[REQUEST A] Retype the saved entries rows from their start through the line that contains "Locate, in the", including that line, and leave out the pictures.

[PAGE TEXT]
'''

Pauline Frederick — Adventures in Emotion (1921) 🇺🇸

Pauline Frederick — Adventures in Emotion (1921) | www.vintoz.com

January 19, 2024

The play was “Madame X.” I was watching it at a big theater — one in which the large symphony orchestra, the lights, and all of the stage hangings combined to lull the senses and to carry you away to suffer or be happy with the heroine.

by Emma-Lindsay Squier

Distracted for a moment by a remark made by my companion, I happened to look around; and never have I seen an audience more spellbound. They were what you might call pye-eyed. Or, if you prefer, hypnotized. Almost every one in the great auditorium was sitting absolutely motionless; every eye was riveted to the screen; handkerchiefs were quite in evidence.

A whisper from behind me pierced the silence.

“Those ain’t real tears — they’re glycerin. I know. They’re —”

At a whispered “s-h-h-h-h” the comment subsided. But it set me thinking. I began to recall other comments I had heard about Miss Frederick which I happened to know were quite as untrue. “They say she starves herself till she’s in a perfect frenzy,” was one of them. “Before she makes a scene where she’s supposed to look crestfallen they tell her that her last picture was a failure,” was another.

'''

[REQUEST B] Echo the article on Pauline Frederick word for word, beginning at the words "Pauline Frederick — Adventures in Emotion (1921) |" and stopping after the words "with the heroine.".

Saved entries
'''

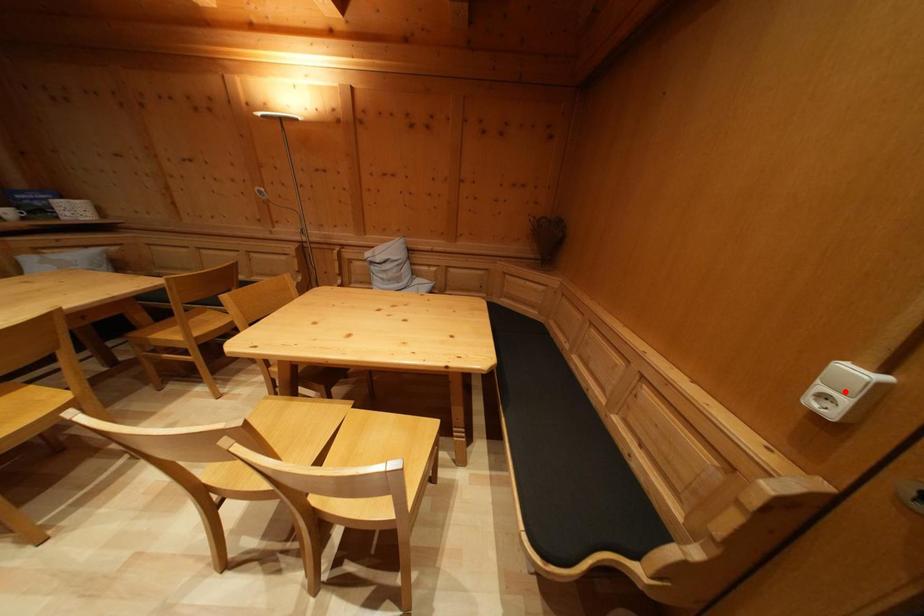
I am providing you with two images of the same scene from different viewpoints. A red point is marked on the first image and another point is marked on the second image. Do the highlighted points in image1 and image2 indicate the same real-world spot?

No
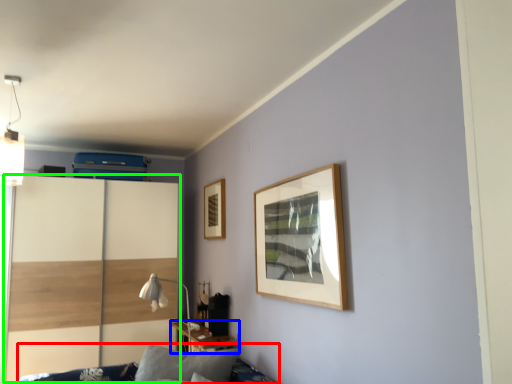
Question: Estimate the real-world distances between objects in this image. Which object is closer to furniture (highlighted by a red box), table (highlighted by a blue box) or dresser (highlighted by a green box)?

Choices:
 (A) table
 (B) dresser

Answer: (A)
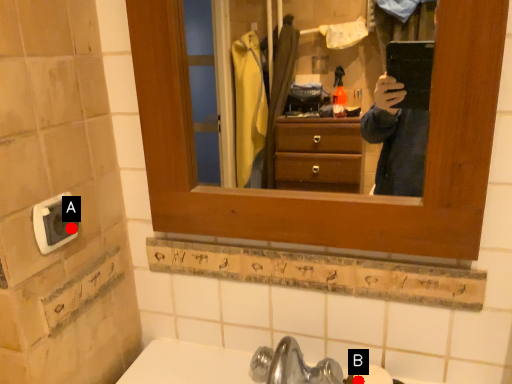
Question: Two points are circled on the image, labeled by A and B beside each circle. Which point appears closest to the camera in this image?

Choices:
 (A) A is closer
 (B) B is closer

Answer: (A)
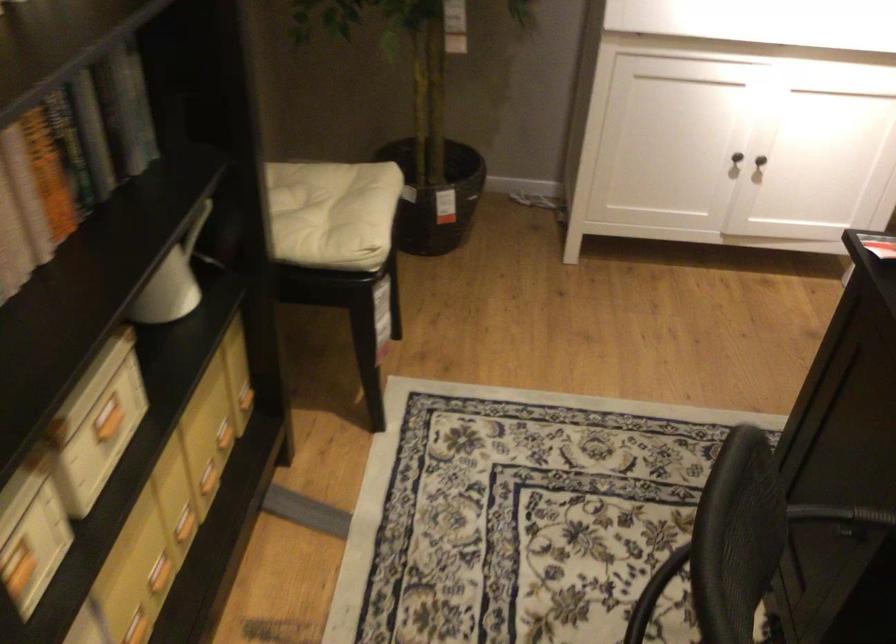
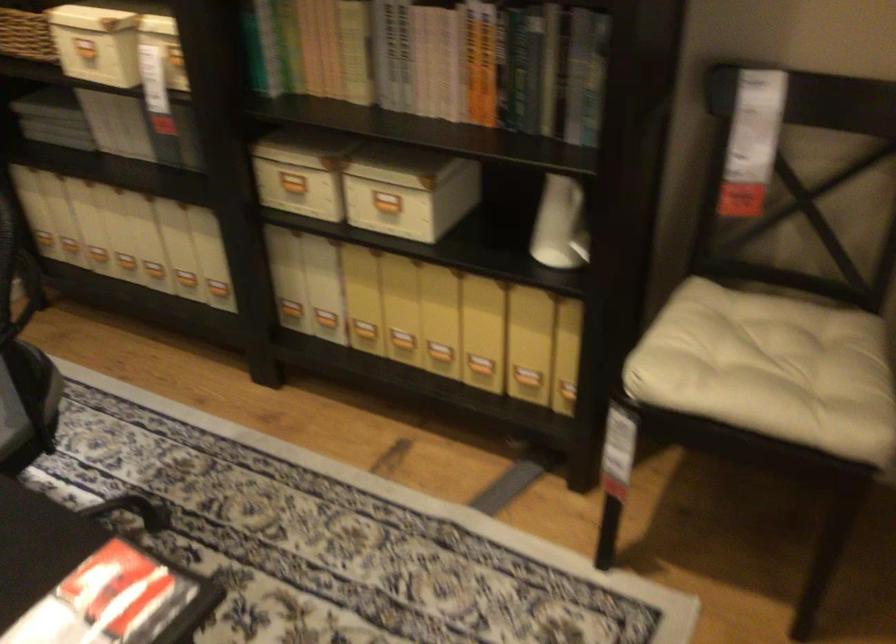
Locate, in the second image, the point that corresponds to (319,219) in the first image.

(776, 366)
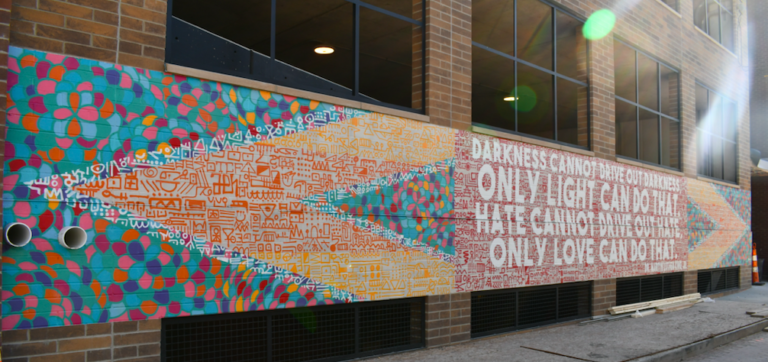
Find the location of a particular element. The image size is (768, 362). top floor right window is located at coordinates (710, 6).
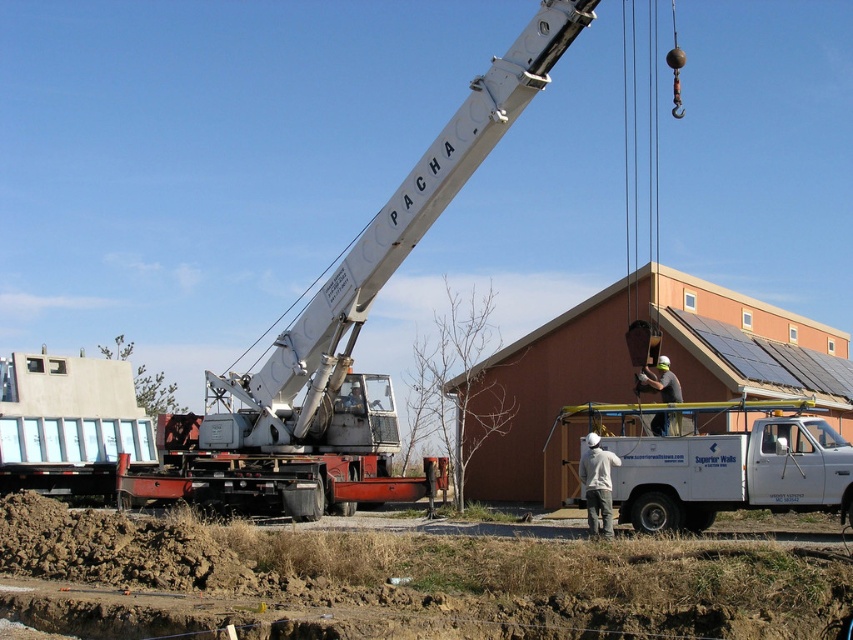
Based on the photo, you are a delivery driver approaching the construction site. You need to park your vehicle behind the white matte truck at center so that it is hidden from view of the gray fabric construction worker at center. Is this possible based on the current setup?

The white matte truck at center is in front of gray fabric construction worker at center, so parking behind the white matte truck at center would place your vehicle behind it, blocking the gray fabric construction worker at center from seeing it. Yes, this is possible.

Based on the photo, you are a construction supervisor planning to move the white matte helmet at center to a safer location. Based on the scene, where should you place it so it is not under the white matte truck at center?

The white matte truck at center is above the white matte helmet at center, so to move the white matte helmet at center to a safer location, place it below the white matte truck at center.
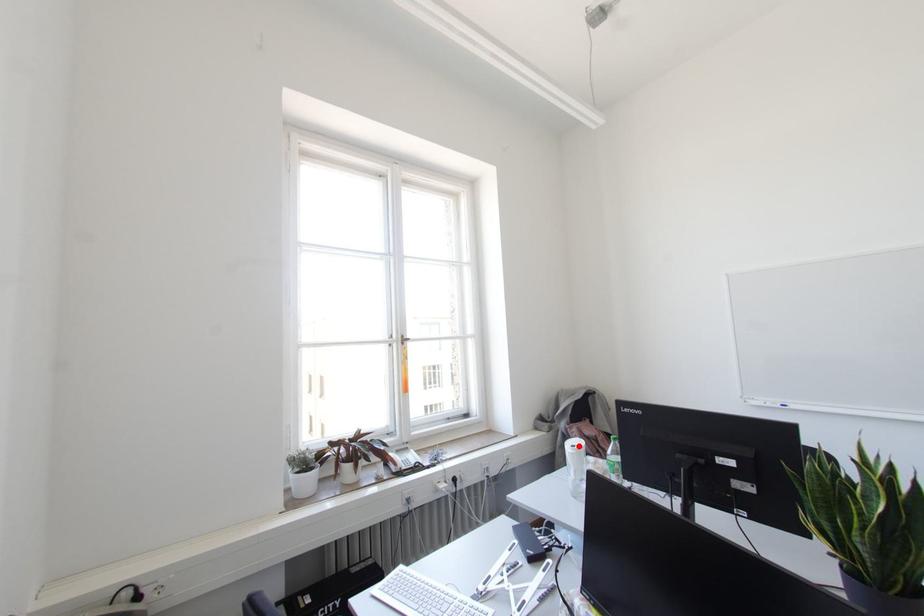
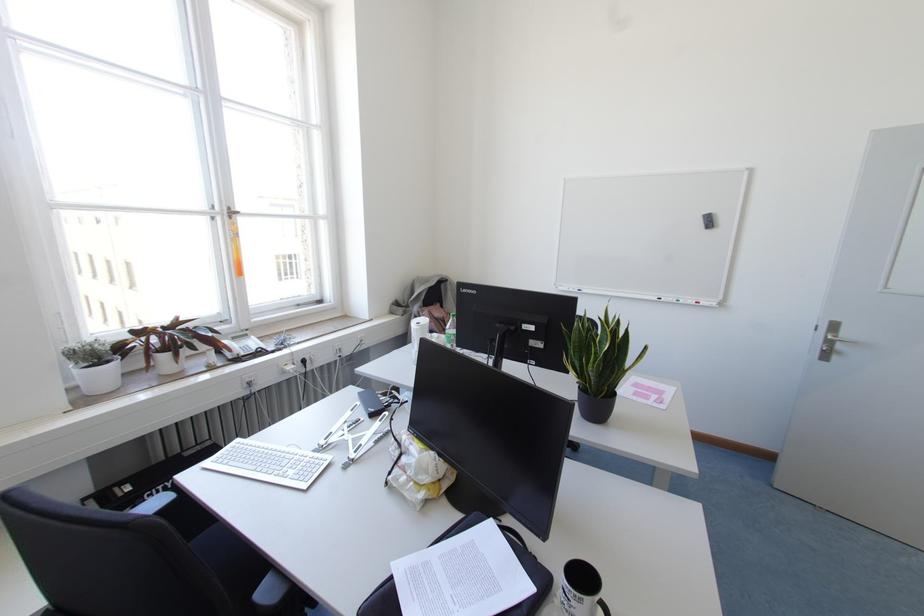
Question: A red point is marked in image1. In image2, is the corresponding 3D point closer to the camera or farther? Reply with the corresponding letter.

Choices:
 (A) The corresponding 3D point is closer.
 (B) The corresponding 3D point is farther.

Answer: (B)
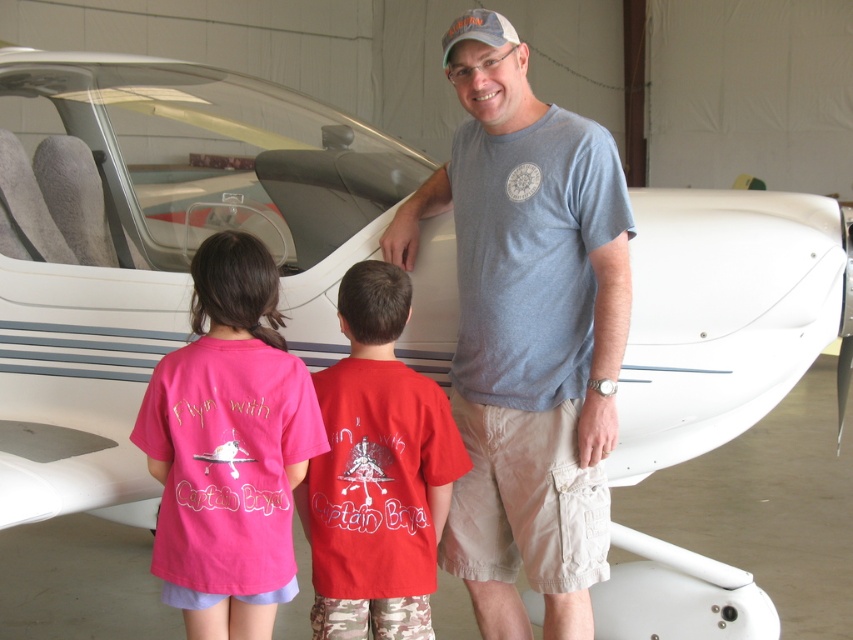
Question: Can you confirm if gray cotton t-shirt at center is positioned above pink fabric shirt at center?

Choices:
 (A) no
 (B) yes

Answer: (B)

Question: Can you confirm if pink fabric shirt at center is wider than red cotton shirt at center?

Choices:
 (A) yes
 (B) no

Answer: (A)

Question: Among these objects, which one is nearest to the camera?

Choices:
 (A) pink fabric shirt at center
 (B) gray cotton t-shirt at center
 (C) red cotton shirt at center

Answer: (A)

Question: Is gray cotton t-shirt at center further to the viewer compared to red cotton shirt at center?

Choices:
 (A) yes
 (B) no

Answer: (A)

Question: Among these points, which one is nearest to the camera?

Choices:
 (A) (213, 582)
 (B) (399, 296)

Answer: (A)

Question: Which object is the closest to the red cotton shirt at center?

Choices:
 (A) gray cotton t-shirt at center
 (B) pink fabric shirt at center

Answer: (B)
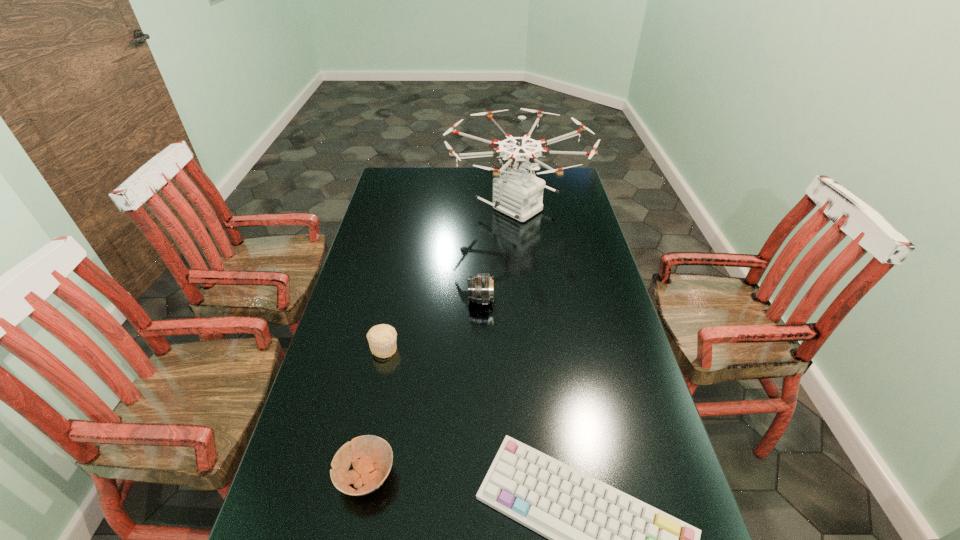
Locate an element on the screen. This screenshot has width=960, height=540. free space between the drone and the second tallest object is located at coordinates (498, 254).

Where is `object that is the third nearest to the tallest object`? object that is the third nearest to the tallest object is located at coordinates (601, 539).

Where is `the third closest object to the tallest object`? The height and width of the screenshot is (540, 960). the third closest object to the tallest object is located at coordinates pos(601,539).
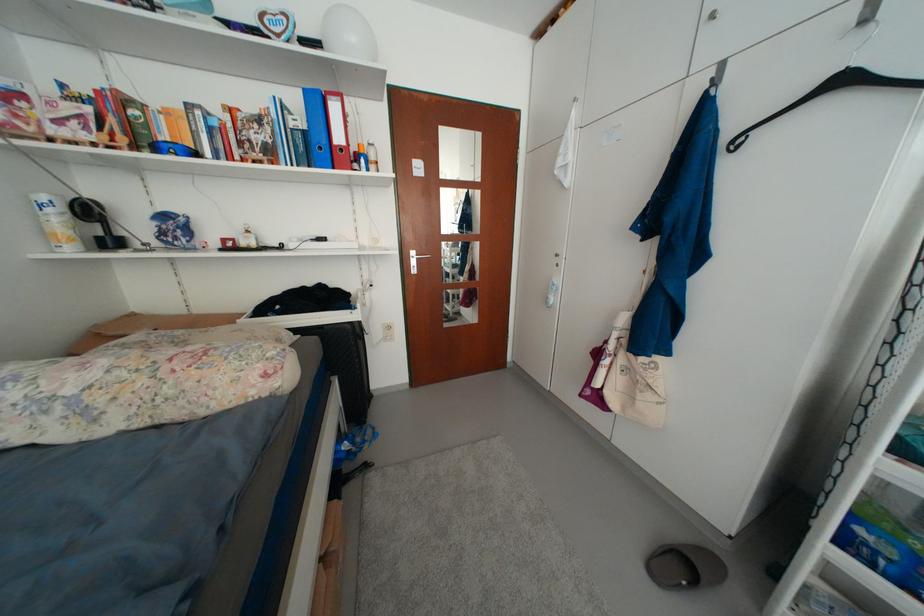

'''

[COMPLETE OUTPUT A]
I am providing you with two images of the same scene from different viewpoints. A red point is marked on the first image and another point is marked on the second image. Do the highlighted points in image1 and image2 indicate the same real-world spot?

No
Question: Estimate the real-world distances between objects in this image. Which object is closer to furniture (highlighted by a red box), table (highlighted by a blue box) or dresser (highlighted by a green box)?

Choices:
 (A) table
 (B) dresser

Answer: (A)
Question: Two points are circled on the image, labeled by A and B beside each circle. Which point appears closest to the camera in this image?

Choices:
 (A) A is closer
 (B) B is closer

Answer: (A)
Locate, in the second image, the point that corresponds to (319,219) in the first image.

[COMPLETE OUTPUT B]
Pauline Frederick — Adventures in Emotion (1921) | www.vintoz.com

January 19, 2024

The play was “Madame X.” I was watching it at a big theater — one in which the large symphony orchestra, the lights, and all of the stage hangings combined to lull the senses and to carry you away to suffer or be happy with the heroine.